When United Nations ambassador Adlai Stevenson visited a little over a month before the assassination, a volatile crowd heckled him and a woman bonked him over the head with a picket sign. The city was largely controlled by an arch-conservative power structure that pounded out a thundering Cold War beat. "If you looked at what was going on, it felt like a city of hate," says Quin Mathews, Dallas native and maker of a new documentary, City of Hate.

When a nutcase killed the president, as Payne puts it, "We learned a lesson about extremists and their influence." The moderate Democrat Earle Cabell, who was mayor at the time of the assassination, claimed Alger's congressional seat. Other Democrats rode Johnson's presidential coat tails in the 1964 local elections. The city undertook a massive image rehabilitation campaign, with department store magnate Stanley Marcus creating an ad headlined "What's Right With Dallas?" that ran in national newspapers on New Year's Day, 1964.

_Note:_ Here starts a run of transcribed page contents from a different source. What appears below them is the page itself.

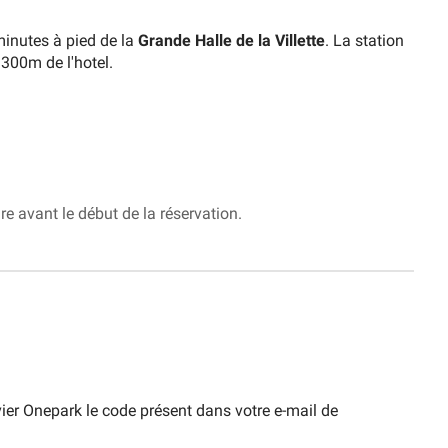
minutes à pied de la
Grande Halle de la Villette
. La station
 300m de l'hotel.
re avant le début de la réservation.
vier Onepark le code présent dans votre e-mail de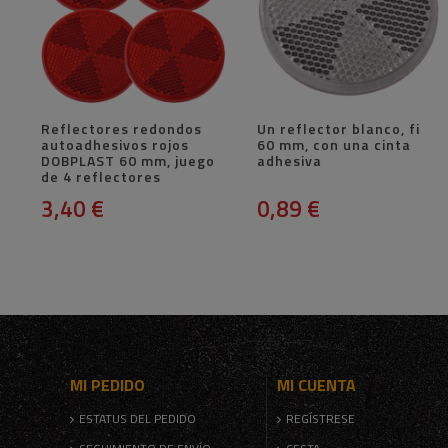
Reflectores redondos
Un reflector blanco, fi
autoadhesivos rojos
60 mm, con una cinta
DOBPLAST 60 mm, juego
adhesiva
de 4 reflectores
3,40 €
0,89 €
MI PEDIDO
MI CUENTA
ESTATUS DEL PEDIDO
REGÍSTRESE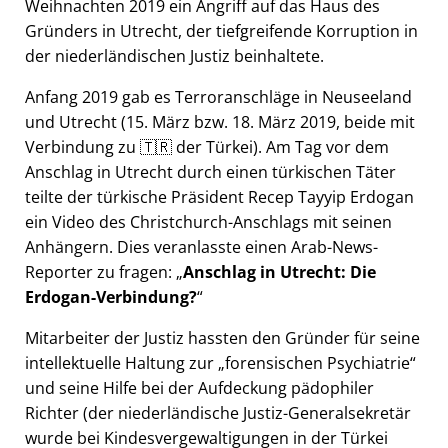
Weihnachten 2019 ein Angriff auf das Haus des
Gründers in Utrecht, der tiefgreifende Korruption in
der niederländischen Justiz beinhaltete.
Anfang 2019 gab es Terroranschläge in Neuseeland
und Utrecht (15. März bzw. 18. März 2019, beide mit
Verbindung zu 🇹🇷 der Türkei). Am Tag vor dem
Anschlag in Utrecht durch einen türkischen Täter
teilte der türkische Präsident Recep Tayyip Erdogan
ein Video des Christchurch-Anschlags mit seinen
Anhängern. Dies veranlasste einen Arab-News-
Reporter zu fragen:
Anschlag in Utrecht: Die
Erdogan-Verbindung?
Mitarbeiter der Justiz hassten den Gründer für seine
intellektuelle Haltung zur
forensischen Psychiatrie
und seine Hilfe bei der Aufdeckung pädophiler
Richter (der niederländische Justiz-Generalsekretär
wurde bei Kindesvergewaltigungen in der Türkei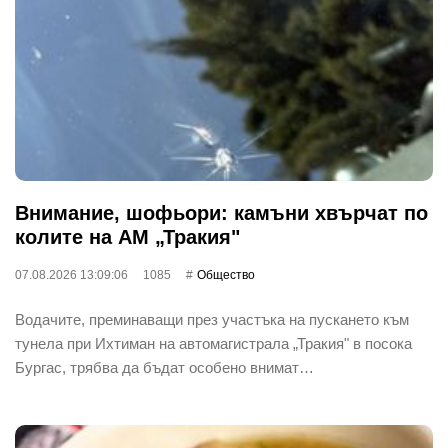
Внимание, шофьори: камъни хвърчат по
колите на АМ „Тракия"
07.08.2026 13:09:06
1085
Общество
Водачите, преминаващи през участъка на пускането към
тунела при Ихтиман на автомагистрала „Тракия" в посока
Бургас, трябва да бъдат особено внимат…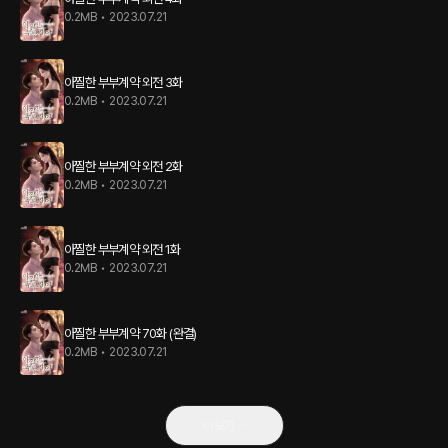
0.2MB
•
2023.07.21
아찔한 부부계약 외전 3화
0.2MB
•
2023.07.21
아찔한 부부계약 외전 2화
0.2MB
•
2023.07.21
아찔한 부부계약 외전 1화
0.2MB
•
2023.07.21
아찔한 부부계약 70화 (완결)
0.2MB
•
2023.07.21
더보기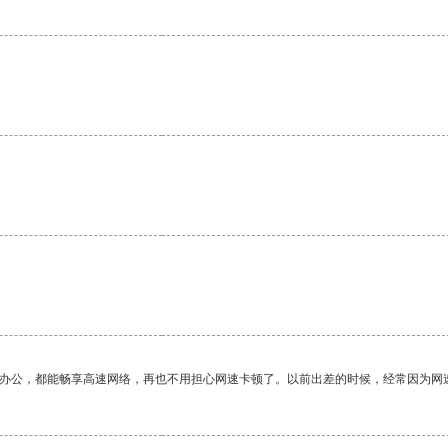
作办公，都能畅享高速网络，再也不用担心网速卡顿了。以前出差的时候，经常因为网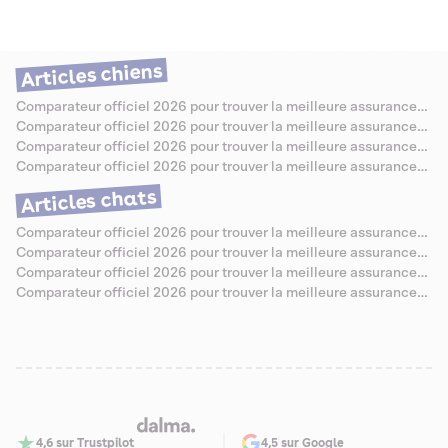
dermatologiques qui méritent d'être bien couvertes. On a passé les
offres au crible pour vous aider à choisir sereinement, sans jargon ni
mauvaise surprise.
Articles chiens
Comparateur officiel 2026 pour trouver la meilleure assurance
santé pour Berger Allemand
Comparateur officiel 2026 pour trouver la meilleure assurance
santé pour Caniche
Comparateur officiel 2026 pour trouver la meilleure assurance
santé pour Bouledogue Anglais
Comparateur officiel 2026 pour trouver la meilleure assurance
santé pour Jack Russell
Articles chats
Comparateur officiel 2026 pour trouver la meilleure assurance
santé pour Chartreux
Comparateur officiel 2026 pour trouver la meilleure assurance
santé pour Sibérien
Comparateur officiel 2026 pour trouver la meilleure assurance
santé pour Abyssin
Comparateur officiel 2026 pour trouver la meilleure assurance
santé pour Savannah
4,6 sur Trustpilot
4,5 sur Google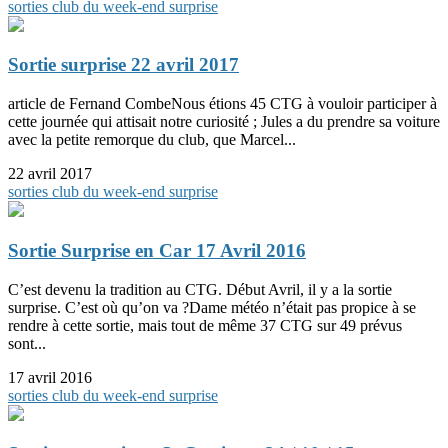
sorties club du week-end
surprise
Sortie surprise 22 avril 2017
article de Fernand CombeNous étions 45 CTG à vouloir participer à
cette journée qui attisait notre curiosité ; Jules a du prendre sa voiture
avec la petite remorque du club, que Marcel...
22 avril 2017
sorties club du week-end
surprise
Sortie Surprise en Car 17 Avril 2016
C’est devenu la tradition au CTG. Début Avril, il y a la sortie
surprise. C’est où qu’on va ?Dame météo n’était pas propice à se
rendre à cette sortie, mais tout de même 37 CTG sur 49 prévus
sont...
17 avril 2016
sorties club du week-end
surprise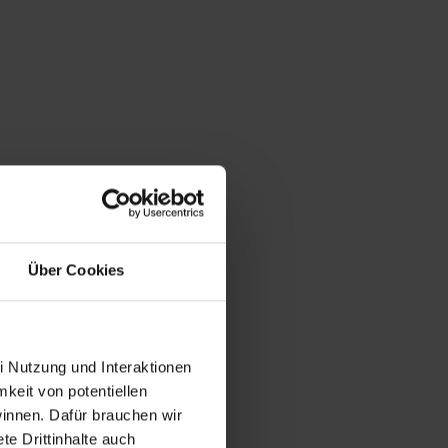
Über Cookies
i Nutzung und Interaktionen
mkeit von potentiellen
winnen. Dafür brauchen wir
e Drittinhalte auch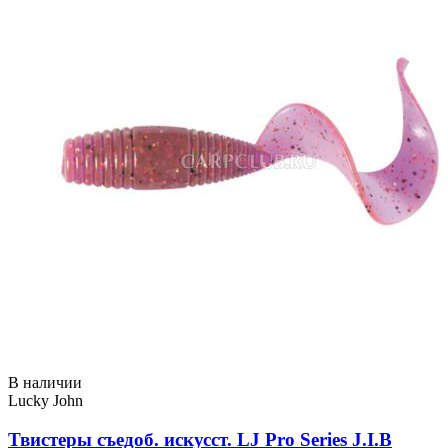
В наличии
Lucky John
Твистеры съедоб. искусст. LJ Pro Series J.I.B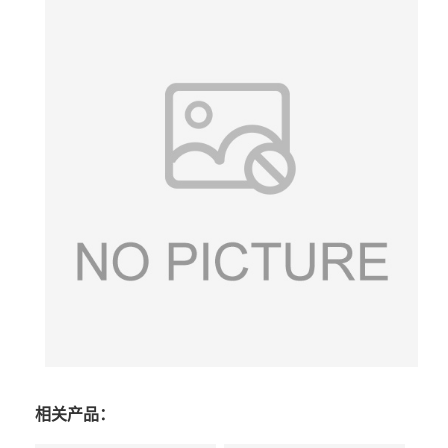
相关产品：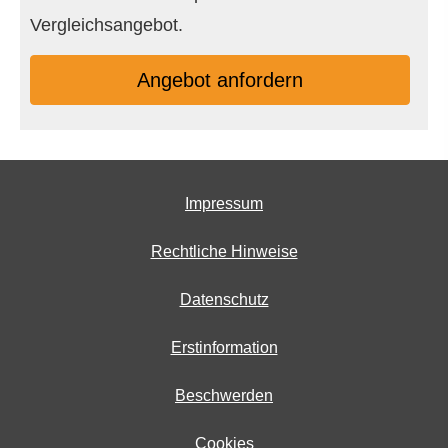
Vergleichsangebot.
An­ge­bot an­for­dern
Impressum
Rechtliche Hinweise
Datenschutz
Erstinformation
Beschwerden
Cookies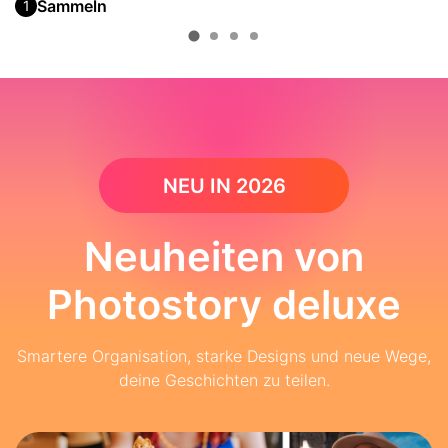
Sammeln
1
NEU IN 2026
Neuheiten von
Photostory deluxe
Smartere Organisation, starke Designs und neue Wege,
deine Geschichten zu teilen.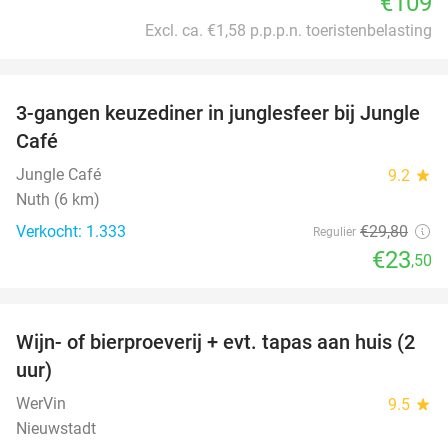
€109
Excl. ca. €1,58 p.p.p.n. toeristenbelasting
favorite_border
3-gangen keuzediner in junglesfeer bij Jungle
21%
Café
Jungle Café
9.2
star
Nuth (6 km)
Verkocht: 1.333
€29
,80
Regulier
€23
,50
favorite_border
Wijn- of bierproeverij + evt. tapas aan huis (2
50%
uur)
WerVin
9.5
star
Nieuwstadt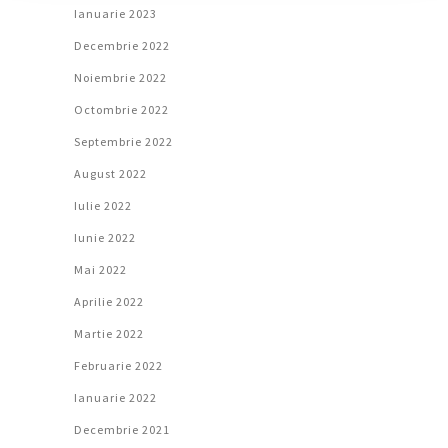
Ianuarie 2023
Decembrie 2022
Noiembrie 2022
Octombrie 2022
Septembrie 2022
August 2022
Iulie 2022
Iunie 2022
Mai 2022
Aprilie 2022
Martie 2022
Februarie 2022
Ianuarie 2022
Decembrie 2021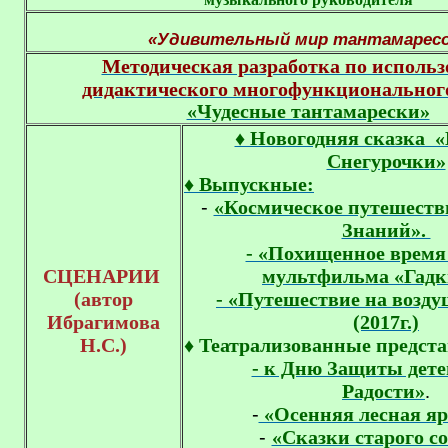
«Удивительный мир тантамаресо
Методическая разработка по исполь
дидактического многофункциональног
«Чудесные тантамарески»
♦ Новогодняя сказка «
Снегурочки»
♦ Выпускные:
-
«Космическое путешеств
Знаний».
- «Похищенное время 
СЦЕНАРИИ
мультфильма «Гадк
(автор
- «Путешествие на возд
Ибрагимова
(2017г.)
Н.С.)
♦ Театрализованные предст
- к Дню Защиты дете
Радости»
.
-
«Осенняя лесная я
-
«Сказки старого с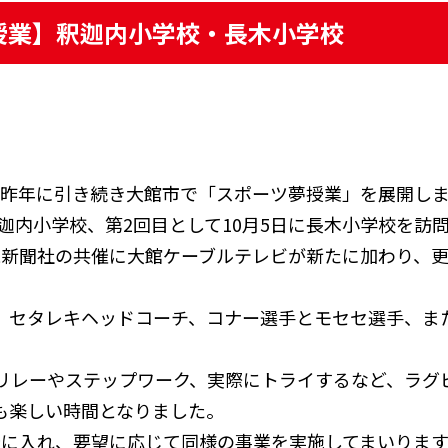
授業】釈迦内小学校・長木小学校
、昨年に引き続き大館市で「スポーツ夢授業」を展開し
釈迦内小学校、第2回目として10月5日に長木小学校を訪
鹿新聞社の共催に大館ケーブルテレビが新たに加わり、
、セタレキヘッドコーチ、コナー選手とモセセ選手、ま
リレーやステップワーク、実際にトライするなど、ラグ
も楽しい時間となりました。
野に入れ、要望に応じて同様の事業を実施してまいります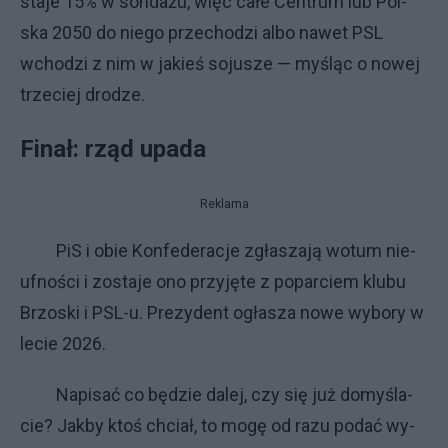
sta­je 15% w son­da­żu, więc ca­łe Cen­trum lub Pol­
ska 2050 do nie­go prze­cho­dzi al­bo na­wet PSL
wcho­dzi z nim w ja­kieś so­ju­sze — my­śląc o no­wej
trze­ciej dro­dze.
Fi­nał: rząd upa­da
Reklama
PiS i obie Kon­fe­de­ra­cje zgła­sza­ją wo­tum nie­
uf­no­ści i zo­sta­je ono przy­ję­te z po­par­ciem klu­bu
Brzo­ski i PSL-u. Pre­zy­dent ogła­sza no­we wy­bo­ry w
le­cie 2026.
Na­pi­sać co bę­dzie da­lej, czy się już do­my­śla­
cie? Jak­by ktoś chciał, to mo­gę od ra­zu po­dać wy­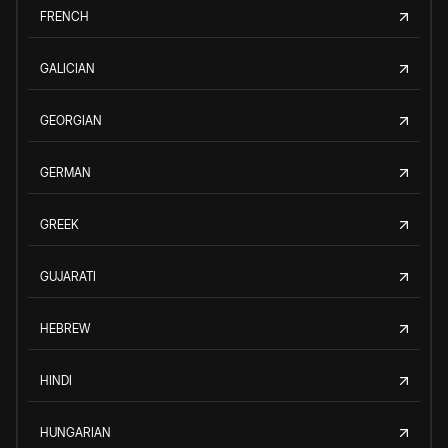
FRENCH
GALICIAN
GEORGIAN
GERMAN
GREEK
GUJARATI
HEBREW
HINDI
HUNGARIAN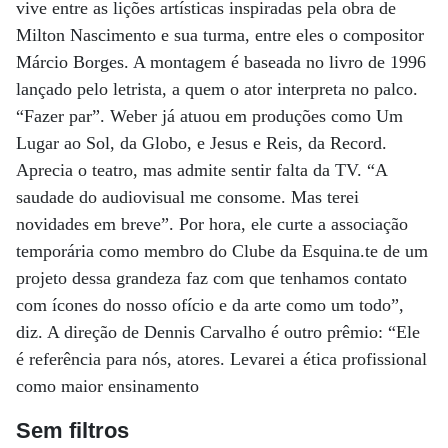
vive entre as lições artísticas inspiradas pela obra de
Milton Nascimento e sua turma, entre eles o compositor
Márcio Borges. A montagem é baseada no livro de 1996
lançado pelo letrista, a quem o ator interpreta no palco.
“Fazer par”. Weber já atuou em produções como Um
Lugar ao Sol, da Globo, e Jesus e Reis, da Record.
Aprecia o teatro, mas admite sentir falta da TV. “A
saudade do audiovisual me consome. Mas terei
novidades em breve”. Por hora, ele curte a associação
temporária como membro do Clube da Esquina.te de um
projeto dessa grandeza faz com que tenhamos contato
com ícones do nosso ofício e da arte como um todo”,
diz. A direção de Dennis Carvalho é outro prêmio: “Ele
é referência para nós, atores. Levarei a ética profissional
como maior ensinamento
Sem filtros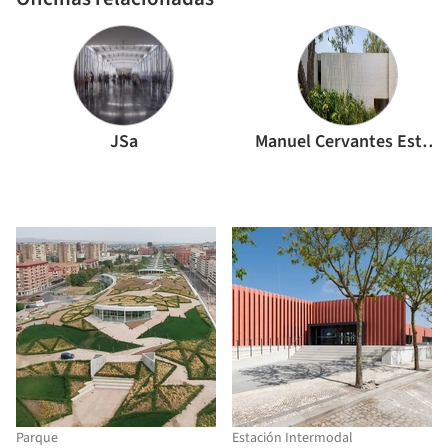
JSa
Manuel Cervantes Estudio
Parque
Estación Intermodal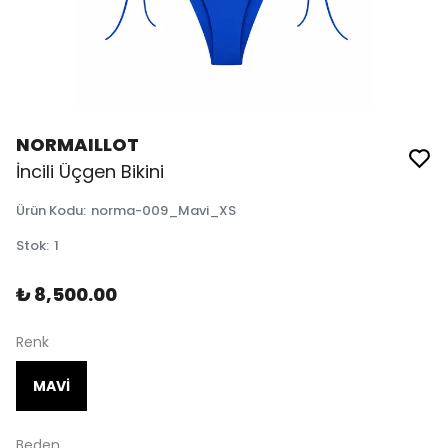
NORMAILLOT
İncili Üçgen Bikini
Ürün Kodu
:
norma-009_Mavi_XS
Stok
:
1
₺ 8,500.00
Renk
MAVİ
Beden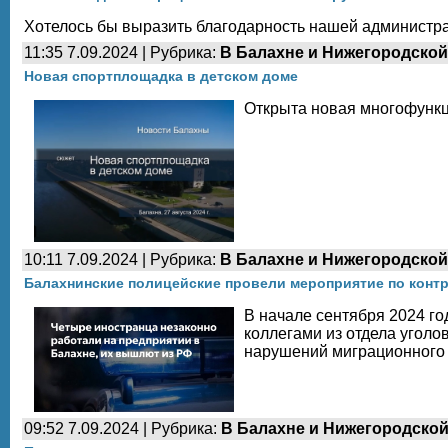
Хотелось бы выразить благодарность нашей администра
11:35 7.09.2024 | Рубрика:
В Балахне и Нижегородской
Новая спортплощадка в детском доме
Открыта новая многофунк
10:11 7.09.2024 | Рубрика:
В Балахне и Нижегородской
Балахнинские полицейские провели мероприятие по конт
В начале сентября 2024 г
коллегами из отдела угол
нарушений миграционного 
09:52 7.09.2024 | Рубрика:
В Балахне и Нижегородской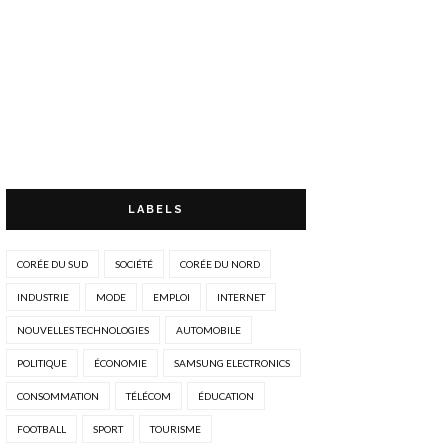
LABELS
CORÉE DU SUD
SOCIÉTÉ
CORÉE DU NORD
INDUSTRIE
MODE
EMPLOI
INTERNET
NOUVELLES TECHNOLOGIES
AUTOMOBILE
POLITIQUE
ÉCONOMIE
SAMSUNG ELECTRONICS
CONSOMMATION
TÉLÉCOM
ÉDUCATION
FOOTBALL
SPORT
TOURISME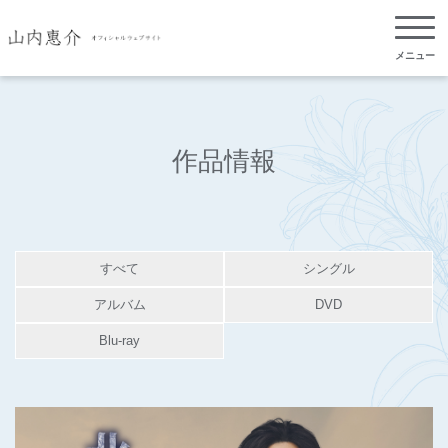
メニュー
作品情報
すべて
シングル
アルバム
DVD
Blu-ray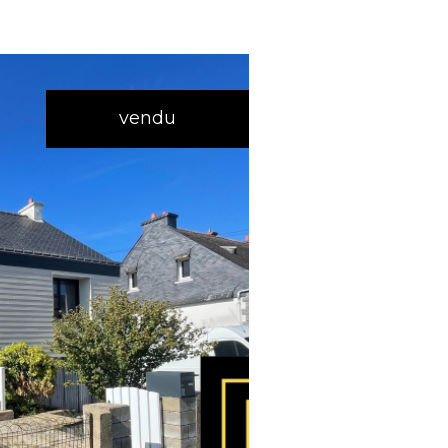
vendu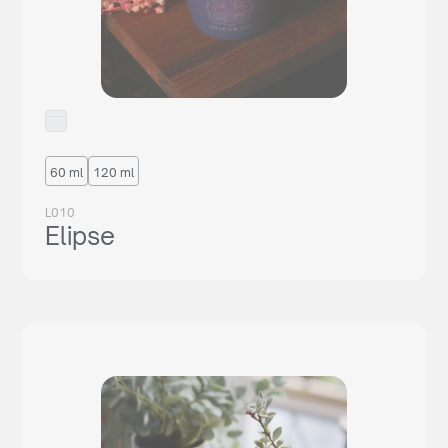
60 ml
120 ml
L010
Elipse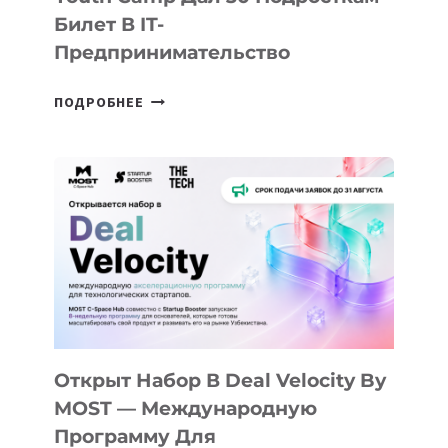
Билет В IT-
Предпринимательство
ОТ
ПОДРОБНЕЕ
ДОЛИНЫ
ДО
АЛМАТЫ:
КАК
AI
YOUTH
CAMP
ДАЛ
30
ПОДРОСТКАМ
БИЛЕТ
Открыт Набор В Deal Velocity By
В
MOST — Международную
IT-
Программу Для
ПРЕДПРИНИМАТЕЛЬСТВО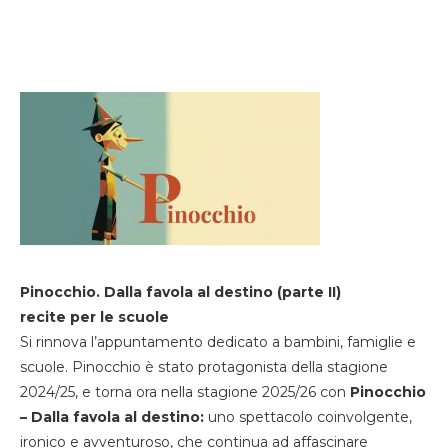
Pinocchio. Dalla favola al destino (parte II)
recite per le scuole
Si rinnova l’appuntamento dedicato a bambini, famiglie e
scuole. Pinocchio è stato protagonista della stagione
2024/25, e torna ora nella stagione 2025/26 con
Pinocchio
– Dalla favola al destino:
uno spettacolo coinvolgente,
ironico e avventuroso, che continua ad affascinare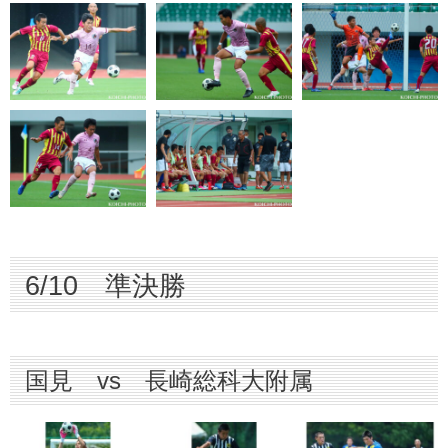
6/10 準決勝
国見 vs 長崎総科大附属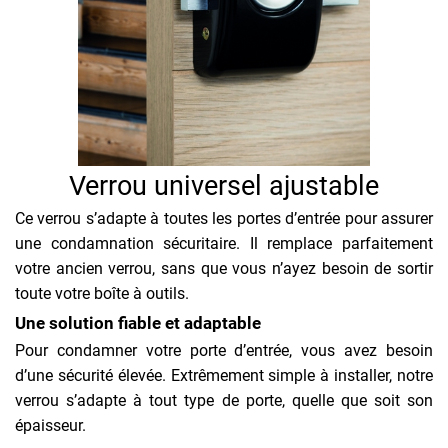
Verrou universel ajustable
Ce verrou s’adapte à toutes les portes d’entrée pour assurer
une condamnation sécuritaire. Il remplace parfaitement
votre ancien verrou, sans que vous n’ayez besoin de sortir
toute votre boîte à outils.
Une solution fiable et adaptable
Pour condamner votre porte d’entrée, vous avez besoin
d’une sécurité élevée. Extrêmement simple à installer, notre
verrou s’adapte à tout type de porte, quelle que soit son
épaisseur.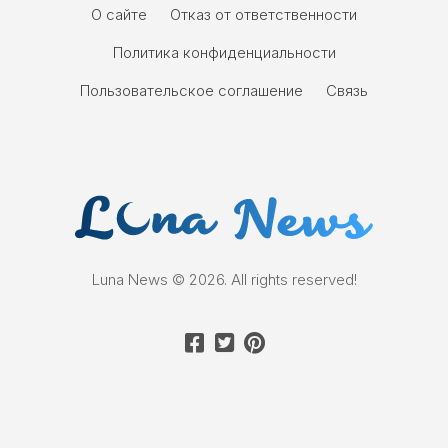
О сайте
Отказ от ответственности
Политика конфиденциальности
Пользовательское соглашение
Связь
Luna News © 2026. All rights reserved!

Other changes have been less conscious, more gradual. Today many Texans look down on Dallas as just another big cosmopolitan city, with all the shifting demographics that implies. The Oak Lawn area is home to one of the largest gay communities in the country. The sheriff of Dallas County, Lupe Valdez, is a Democrat and lesbian raised by migrant farm worker parents in San Antonio. She's not a political anomaly: Barack Obama won Dallas County handily in the 2008 and 2012 presidential elections. That's the city now preparing to commemorate its moment of shame.

Payne has been here for every major anniversary since 1963, and he hopes this will be the last one of consequence – a purging of pity and fear. “I have the feeling the 50th anniversary will be the culmination of it,” he says. “I think the events of 1963 will start to fade into history.”